Ecological forests? Absorbing nutrients? Did someone drop out of college after ecology 101?  We should all be reminded of Alexander Pope’s Essay on criticism.

“A little learning is a dangerous thing.
Drink deep, or taste not the Pierian Spring;
There shallow draughts intoxicate the brain,
and drinking largely sobers us again.”

Apparently someone stopped reading before they sobered up.

Capture1Click on the photo if you want to see the newscast. The only good news from Dorchester is that when I first saw the story last night they were running it with my very favorite  KIT PHOTO by CHERYL!  I summoned all my doctoral indignation and wrote the station manager that if they were going to rifle through our website and STEAL anything they wanted they might at least have read the information while they were there.

This morning it’s magically swapped for an NPS photo.
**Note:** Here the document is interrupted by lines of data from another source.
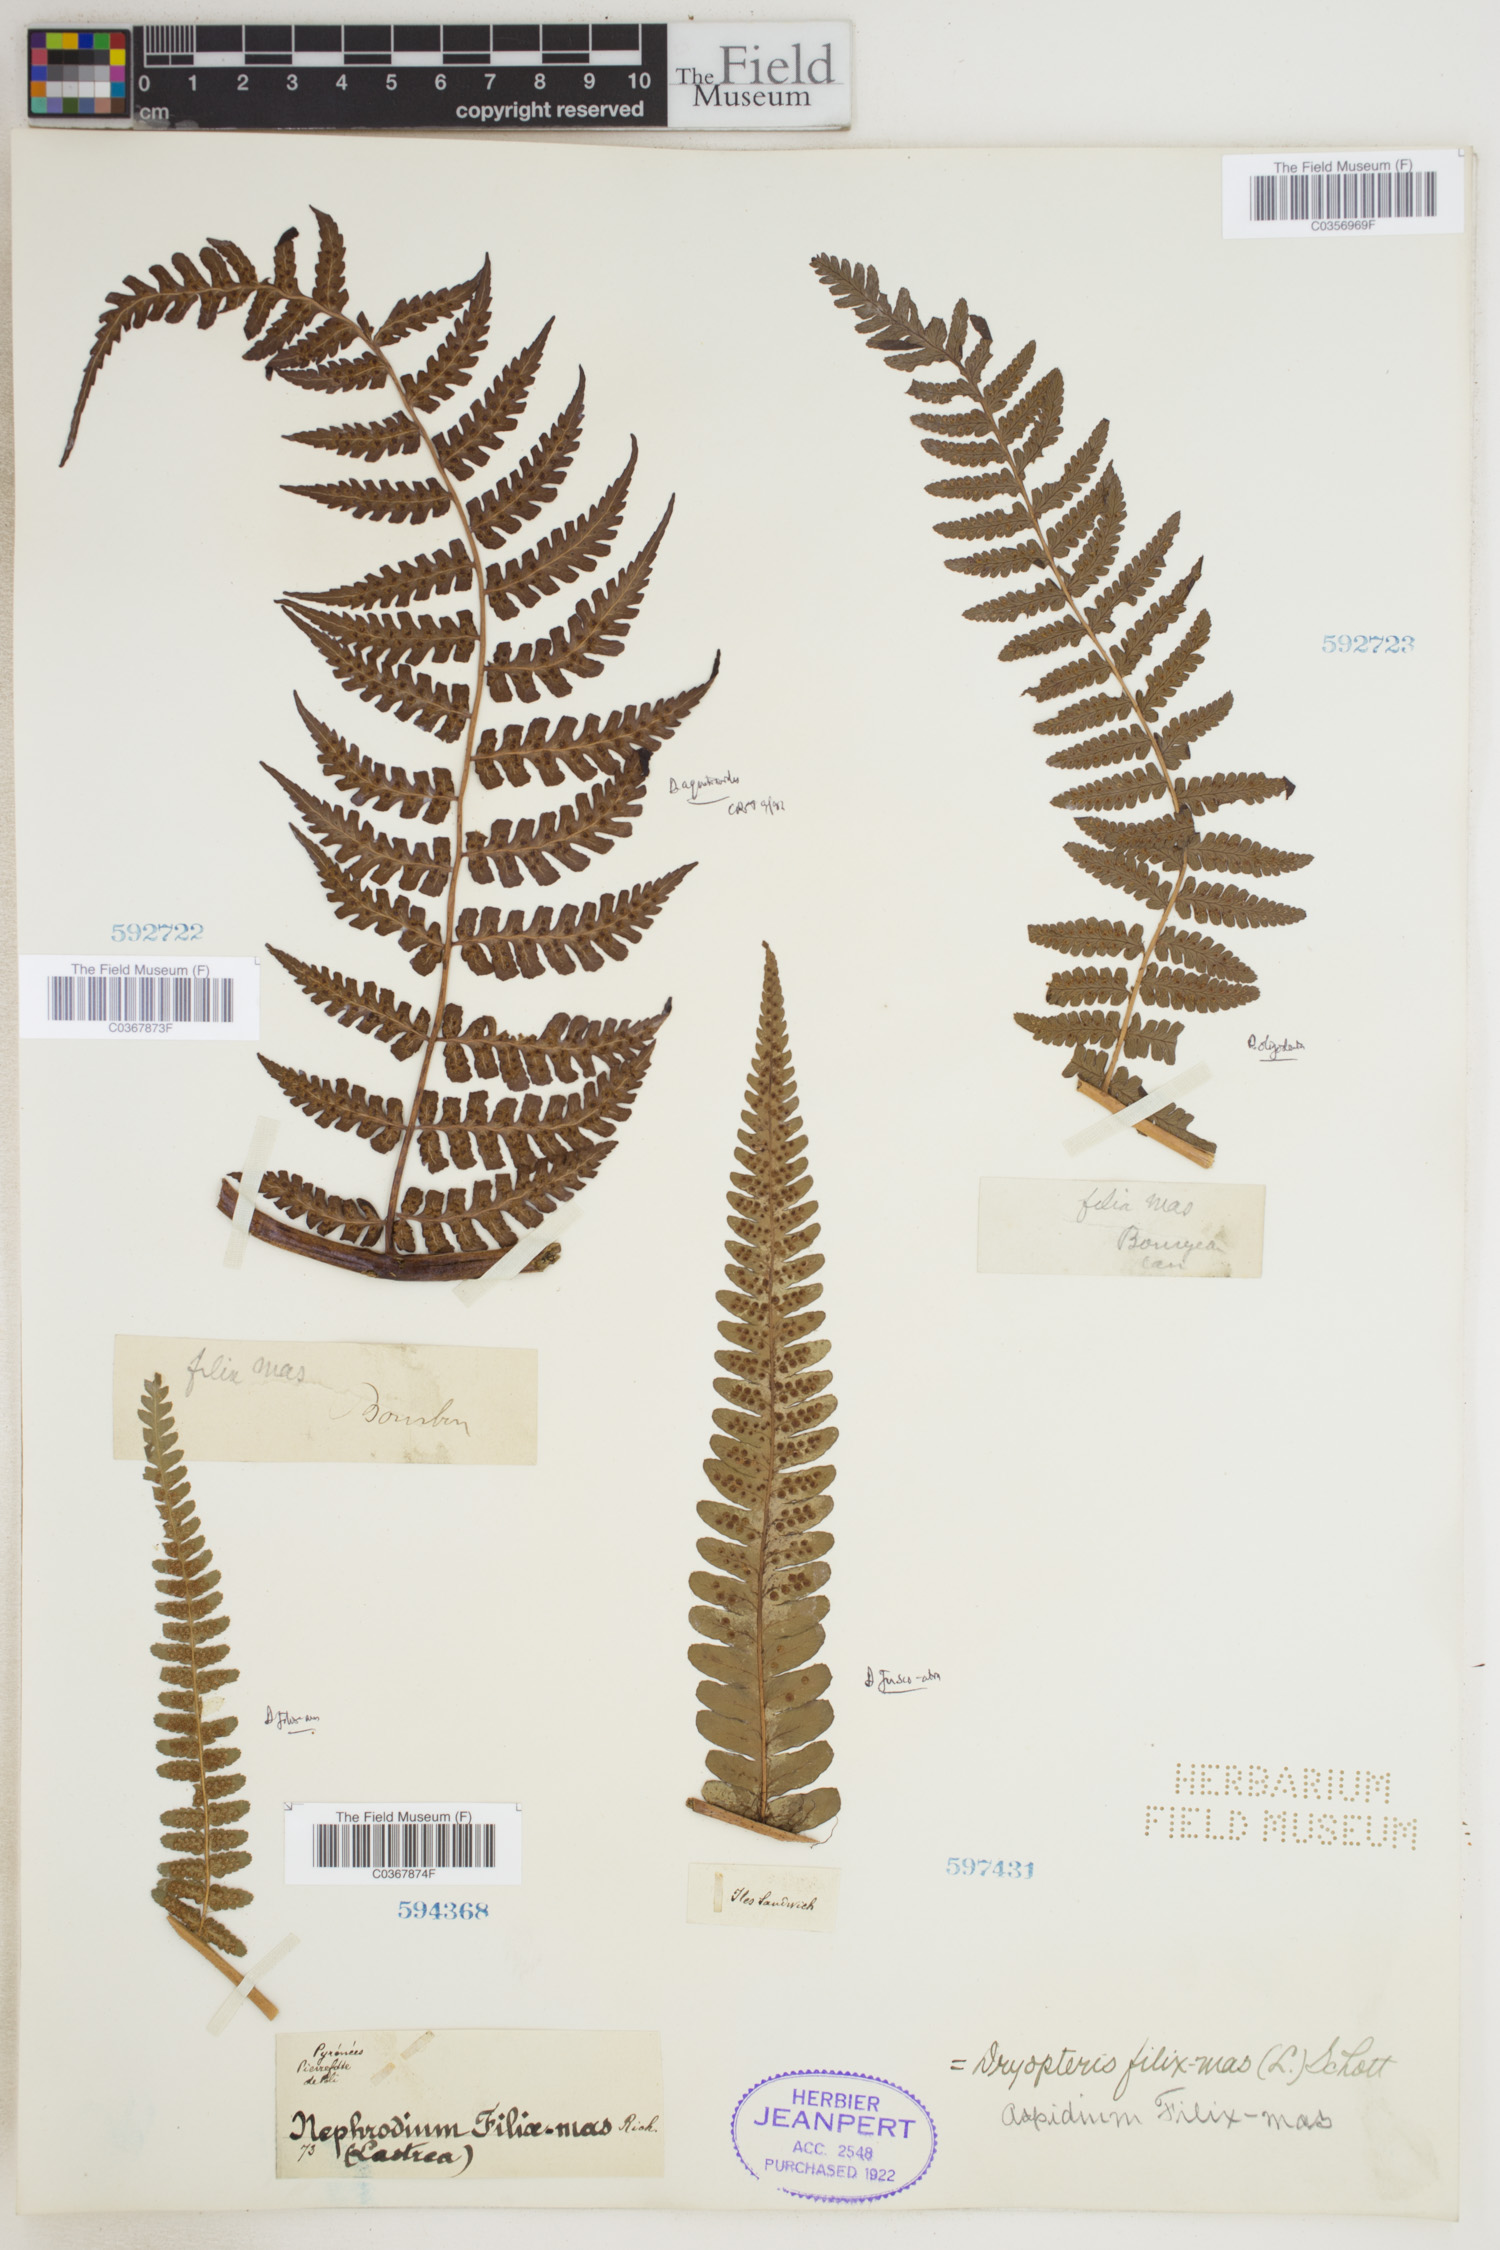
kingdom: Plantae
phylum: Tracheophyta
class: Polypodiopsida
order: Polypodiales
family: Dryopteridaceae
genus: Dryopteris
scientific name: Dryopteris filix-mas
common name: Male fern
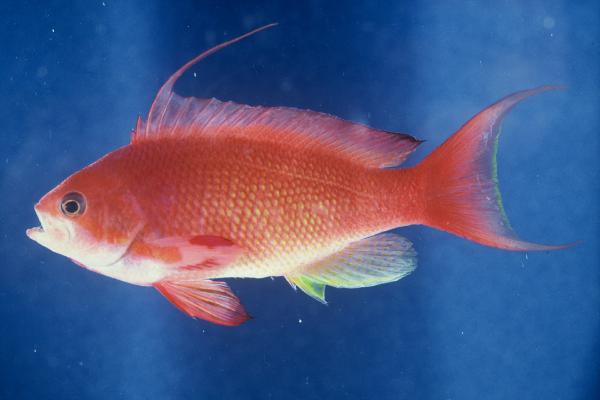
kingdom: Animalia
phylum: Chordata
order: Perciformes
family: Serranidae
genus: Pseudanthias
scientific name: Pseudanthias squamipinnis
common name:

I thought it might be, so I took this screen shot last night.

changedAnd just when you thought the world couldn’t be any more ridiculous about beavers, there’s this.

Ravens, beaver cause power outages in Willow

According to MEA spokeswoman Julie Estey, the main outage — first reported on the MEA Facebook page just after 11 a.m. — cut power to roughly 3,700 customers. Estey estimates the second incident temporarily left fewer than a dozen people in the dark.

 “It was actually caused by two ravens,” Estey said. “They were actually in a substation, and they took out one of the breakers.”

 The Douglas substation where the breaker was located covers much of Willow all the way north to Talkeetna. Estey says the outage was first detected at 10:56 a.m., with power restored by 12:18 p.m.

 A second, smaller outage reported between 9 a.m. and 10 a.m. affected fewer than a dozen people on Willow Fishhook Road. While crews were quickly able to repair the line, the area was within the substation’s coverage area — which meant customers there lost power twice.

 “A beaver cut down a tree and it actually fell onto the line,” Estey said. “So they got their power restored, and then they got hit by the ravens.